Mi pasión por la escritura y la lectura hicieron mella en mi determinación de ser ingeniera, y tras una larga reflexión decidí estudiar historia. Lo nunca pensé que eso que alguna vez aprendí en los talleres propuestos en Español y Literatura y leyendo El Colombiano, iba a convertirse en la herramienta principal de mi formación como profesional, y que un día como hoy tendría la oportunidad de conocer a la autora de ese libro con el que comenzó mi gusto por la ortografía y la redacción.
Nos encontramos con la maestra en la Repostería Astor de Junín, uno de los espacios tradicionales de Medellín para la charla y la tertulia, en una cita concertada días antes por vía telefónica. Imaginé que doña Lucila estaría demasiado ocupada, incluso temí que nuestra invitación no la motivara lo suficiente para permitirnos una charla con ella, pero su abierta disposición a atendernos me maravilló.

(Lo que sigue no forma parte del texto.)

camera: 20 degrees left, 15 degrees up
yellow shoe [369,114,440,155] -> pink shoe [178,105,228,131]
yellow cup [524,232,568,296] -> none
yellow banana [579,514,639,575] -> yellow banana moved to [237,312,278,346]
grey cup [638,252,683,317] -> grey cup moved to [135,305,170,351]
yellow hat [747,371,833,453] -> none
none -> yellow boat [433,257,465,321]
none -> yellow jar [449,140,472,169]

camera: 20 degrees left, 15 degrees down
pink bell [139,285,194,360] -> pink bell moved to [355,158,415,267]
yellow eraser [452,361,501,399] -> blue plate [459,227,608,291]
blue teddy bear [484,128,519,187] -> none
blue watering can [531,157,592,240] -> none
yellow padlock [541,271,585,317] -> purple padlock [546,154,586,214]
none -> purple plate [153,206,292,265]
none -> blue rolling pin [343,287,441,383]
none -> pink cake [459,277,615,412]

Cálida, risueña, apasionada, observadora, curiosa, crítica; podría llenar todo un libro con los adjetivos que descubrí en doña Lucila, y aun así me quedaría corta de espacio. Su rostro pequeño, su cabello cano y sus manos de tacto delicado dan cuenta de los años, pero la vivacidad de sus ojos y la lucidez de su mente se resisten a obedecer la lógica de la vejez; doña Lucila parece atemporal.
Escucharla hablar es un deleite, no sólo por el desenvolvimiento y el cuidado con el que usa el idioma o por la precisión y claridad con la que logra exponer sus ideas sin necesidad de usar florituras superfluas o giros explicativos redundantes, también porque en sus palabras se evidencia su experiencia como maestra, la pasión por la enseñanza y el amor por sus alumnos.

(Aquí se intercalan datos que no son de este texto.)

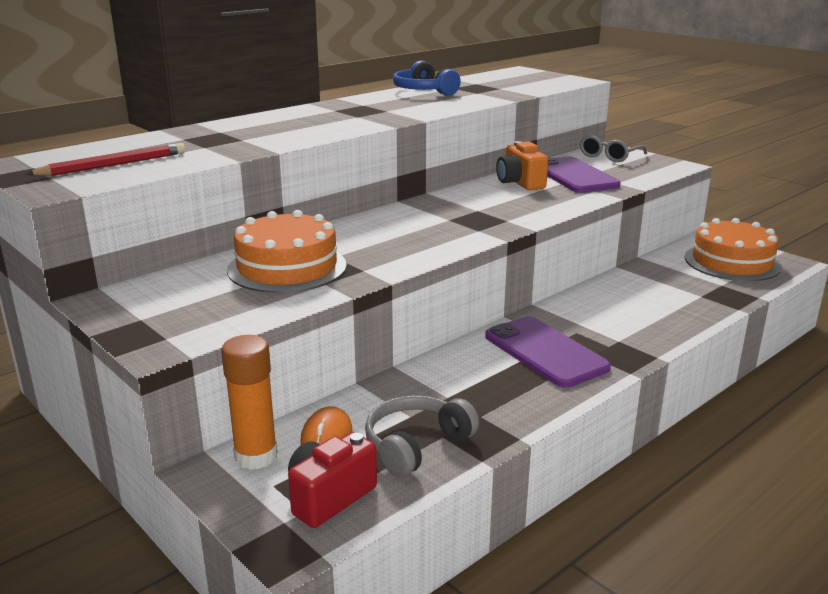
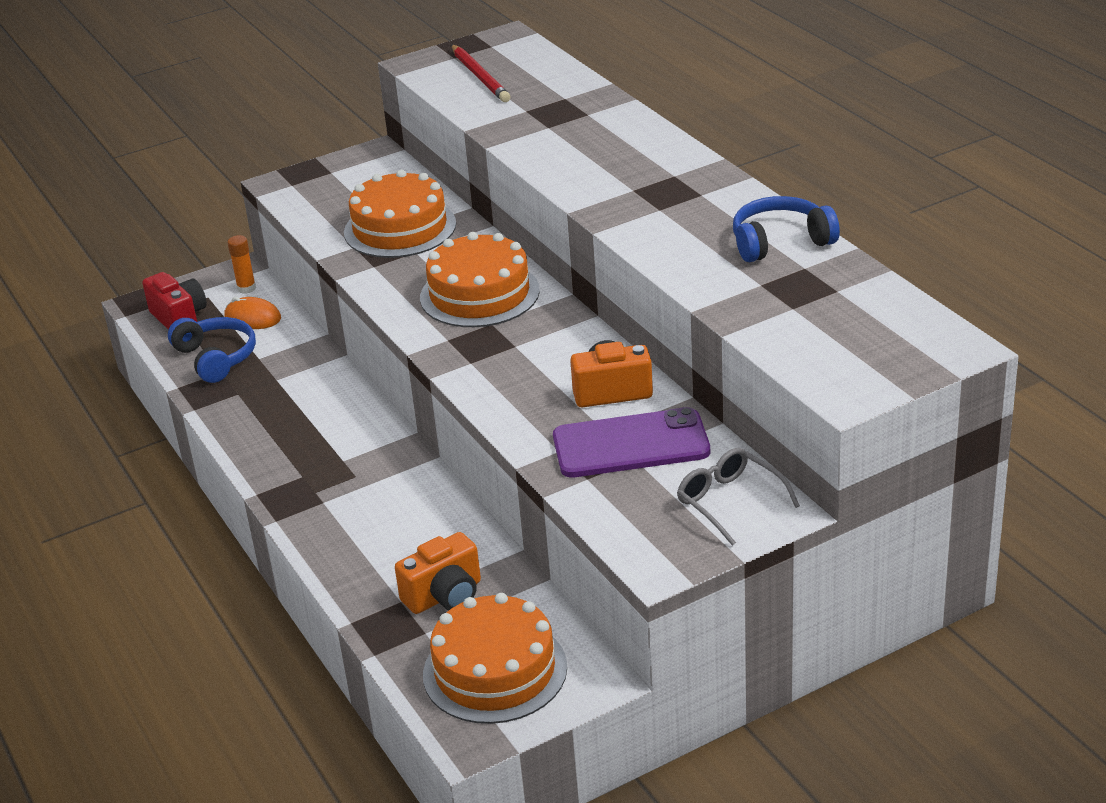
camera: 105 degrees right, 10 degrees up
orange glue stick [221,335,277,470] -> orange glue stick [227,235,256,294], size x0.58
grey headphones [365,395,479,477] -> blue headphones [168,317,256,383]
purple phone [485,316,611,388] -> none
none -> orange camera [395,532,481,614]
none -> orange cake [420,232,540,327]

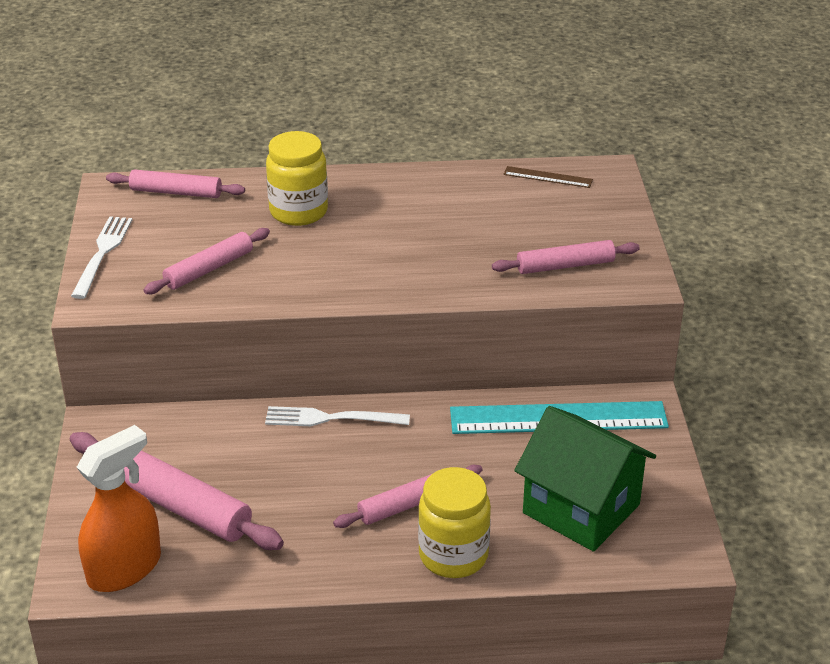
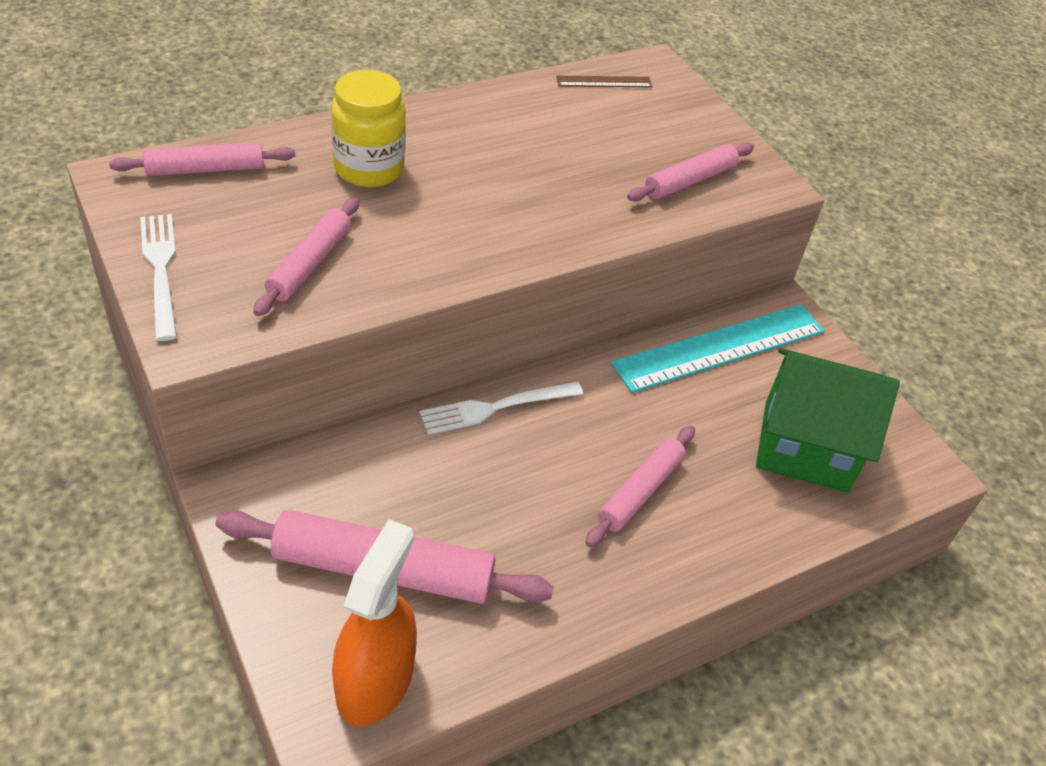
camera: 30 degrees left, 10 degrees up
yellow jar [418,467,491,578] -> none

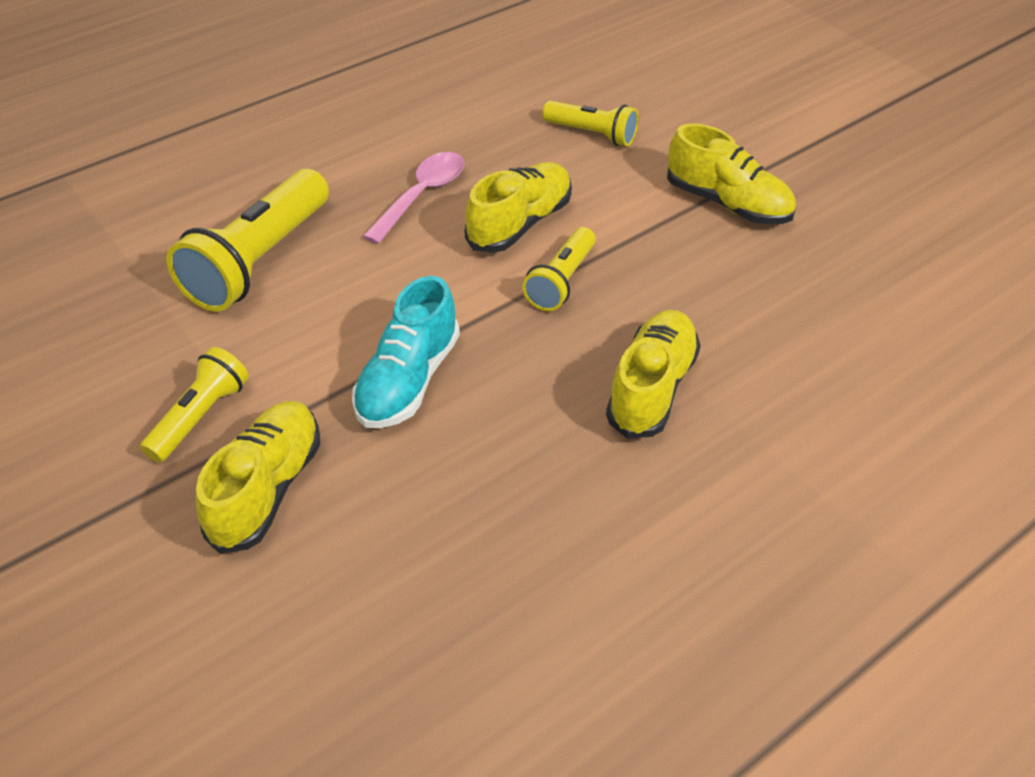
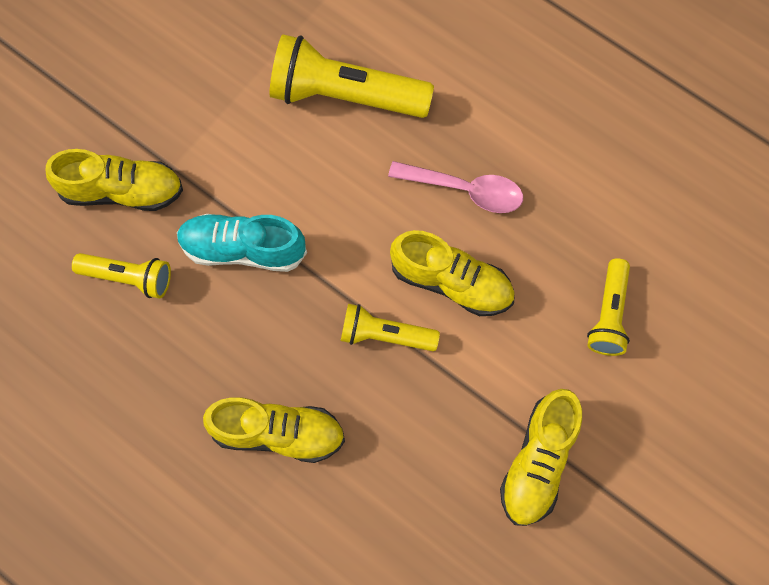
camera: 75 degrees right, 25 degrees up
yellow flashlight [140,347,249,463] -> yellow flashlight moved to [72,253,171,298]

Es esa misma experiencia, la que le dieron los 50 años que dedicó a la educación, la que le permite hacer un análisis profundo y una crítica precisa sobre la labor del docente de hoy y su relación con el alumnado. Para Doña Lucila, el maestro debe ser ordenado, cordial, amable y digno, debe facilitar una cercanía con sus alumnos, debe asaltar el corazón del estudiante y enseñar en cada palabra y en cada gesto. Igualmente, no duda en señalar el ego como el mayor enemigo del maestro, puesto que impide el ejercicio de guía que desde la vocación está llamado a realizar.

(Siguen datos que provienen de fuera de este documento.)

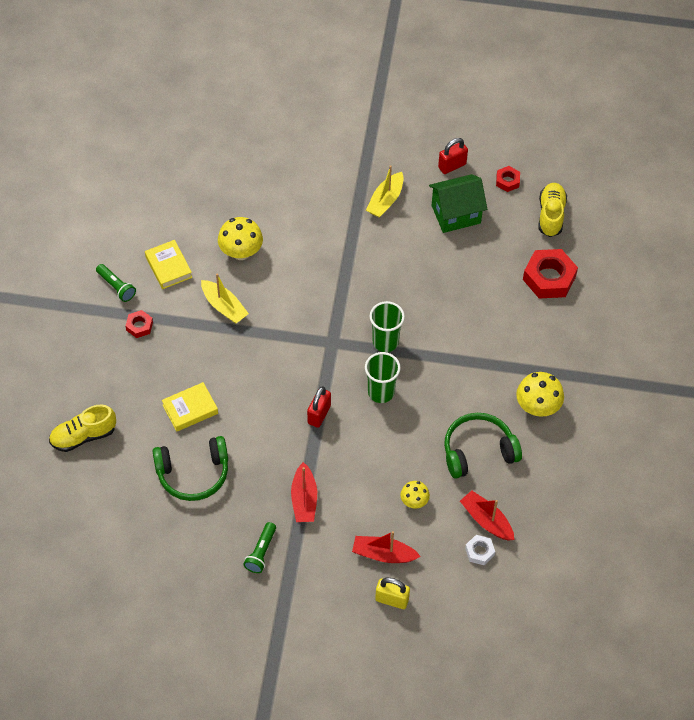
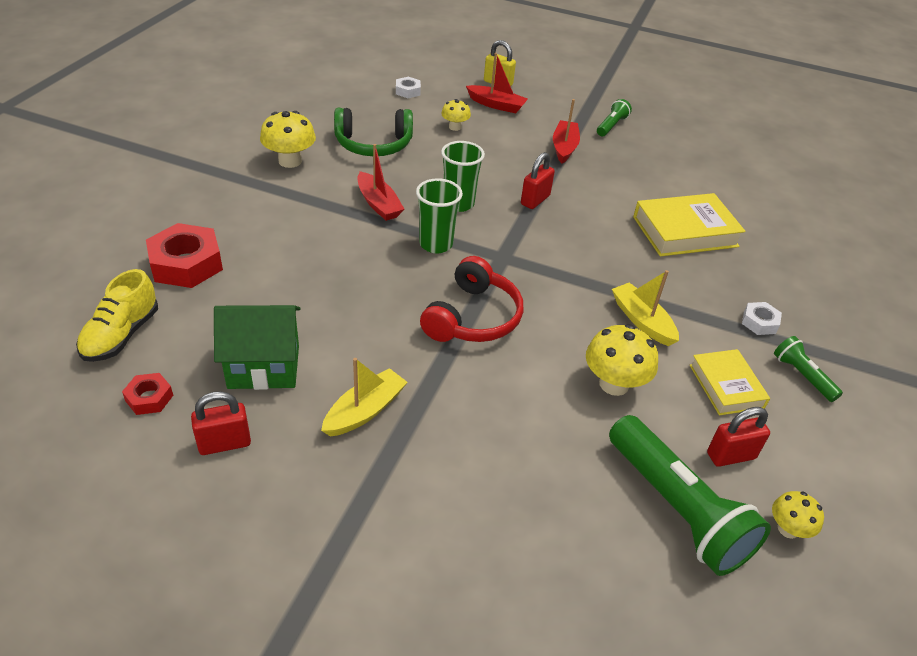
camera: 170 degrees left, 15 degrees down
yellow shoe [49,404,116,452] -> none
red nut [126,310,153,338] -> white nut [742,302,782,335]
green headphones [152,436,228,501] -> none
yellow book [162,382,218,432] -> yellow book [633,193,745,257], size x1.59
red boat [460,490,514,541] -> red boat moved to [358,144,404,221]
none -> red headphones [420,256,524,342]
none -> green flashlight [609,415,771,576]
none -> red padlock [707,407,770,467]
none -> yellow mushroom [772,491,824,539]

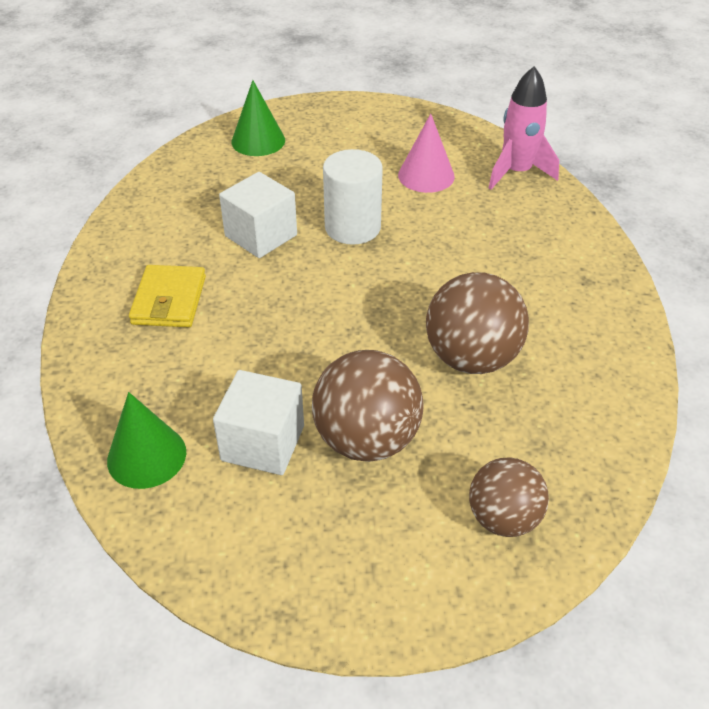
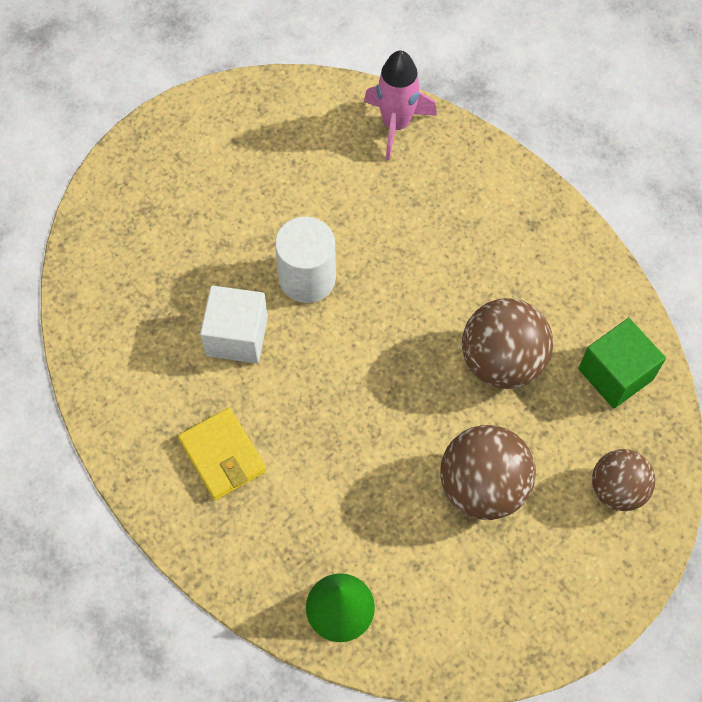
camera: 35 degrees left, 20 degrees up
white cube [213,370,304,475] -> none
green cone [232,80,285,156] -> none
pink cone [398,113,455,193] -> none
none -> green cube [579,318,666,408]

Pero, así como su labor se centra en enseñar, en conducir, en guiar, el maestro, en palabras de doña Lucila, debe ser capaz de perder la vergüenza de aprender, de ser visto consultando textos, leyendo, instruyéndose; debe saber mostrarse como un alumno más, capaz de enriquecer sus experiencias por medio no sólo del estudio de las áreas y las competencias, también a través de las lecciones de vida que encuentra en su camino.
Durante las casi dos horas que compartimos con ella, vimos aflorar su emoción en forma de lágrimas en dos ocasiones. La primera, mientras nos compartía la desazón que le causaba la soberbia de algunos docentes, para quienes los alumnos parecieran no tener valor alguno; y la segunda, cuando nos habló de su compañero de vida, el maestro Luis Eduardo Chaves, fallecido hace año y medio, y con quien compartió más de la mitad de su vida.
Al acercarse el mediodía nuestra cita llegó a su fin. Tras acompañarla a tomas un taxi, nos despidió con un cálido y fuerte abrazo, y un enorme beso, cerrando con broche de oro esta maravillosa mañana.
Hoy, un día después de disfrutar esta inolvidable experiencia, sigo sorprendida; jamás llegué a pensar que tendría la oportunidad de conocer a esa gran maestra, cuyo nombre en letras amarillas acompañaba el título de mi libro de español: doña Lucila González de Chaves ¡Muchas gracias!